## EXCERPT
The International Telecommunications Union (ITU) stated this yesterday in a report on the 2017 ICT Development Index (IDI), which measured the information society.

According to the report, Mauritius, Seycheles, South Africa, Cape Verde, Bostwana, Gabon, Ghana, Namibia, Cote d’Ivoire, Sao Tome and Principle, Lesotho, Zimbabwe, Kenya and Senegal are ahead of Nigeria in the ranking.


The IDI survey, which examined about 38 countries in Africa, is a yearly report that studies the adoption of new technology trends and growth of ICT among countries.

The report showed that while some countries recorded growths in the last one year, Nigeria remained stagnant at 15th position, while Seychelles, which ranked fourth in 2016, moved two positions upward to become second a year later.

Also, Cote d’Ivoire, which ranked 12th position a year ago, moved to the ninth in 2017.

Mauritius maintained the number one position back-to-back in Africa and ranked 72nd in 2017 globally, from its 75th position a year ago. Nigeria maintained same spot globally and regionally in 2016 and 2017, ranking 143rd out of 176 countries surveyed by the ITU.

The telecoms union stated that Africa has by far the lowest average IDI performance in any region, adding that only one country, Mauritius falls into the top half of the IDI distribution or exceeded the global average value for IDI 2017.

It added that only four more countries: Seychelles, South Africa, Cape Verde and Botswana, exceeded the average value of 4.26 for developing countries.

ITU Secretary-General, Houlin Zhao, who called for Africa’s governments’ attention on ICT, noted that a revolution would unfold in the coming decades with unpredictable opportunities, challenges and implications.

Also, a telecoms expert, Kehinde Aluko, cautioned that until the fundamental challenges hindering innovations and creativity are removed, the country would continue to experience a lull in technology development.

Records from an annotation dataset
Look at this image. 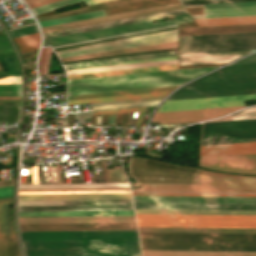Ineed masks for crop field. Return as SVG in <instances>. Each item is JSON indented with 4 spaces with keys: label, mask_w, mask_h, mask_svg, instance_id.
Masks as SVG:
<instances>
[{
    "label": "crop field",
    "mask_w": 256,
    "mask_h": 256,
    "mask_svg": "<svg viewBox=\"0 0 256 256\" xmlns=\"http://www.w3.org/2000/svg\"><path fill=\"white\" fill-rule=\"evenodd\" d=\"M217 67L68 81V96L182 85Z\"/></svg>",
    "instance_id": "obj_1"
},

## REQUIRED WORK
a) Please reproduce the passage from the excerpt on Africa's ICT rankings, everything from "It added that" down to "for developing countries.".
b) According to the excerpt on Africa's ICT rankings, where did Nigeria rank globally among the 176 countries the ITU surveyed?

## RESULTS
a)
It added that only four more countries: Seychelles, South Africa, Cape Verde and Botswana, exceeded the average value of 4.26 for developing countries.

b) 143rd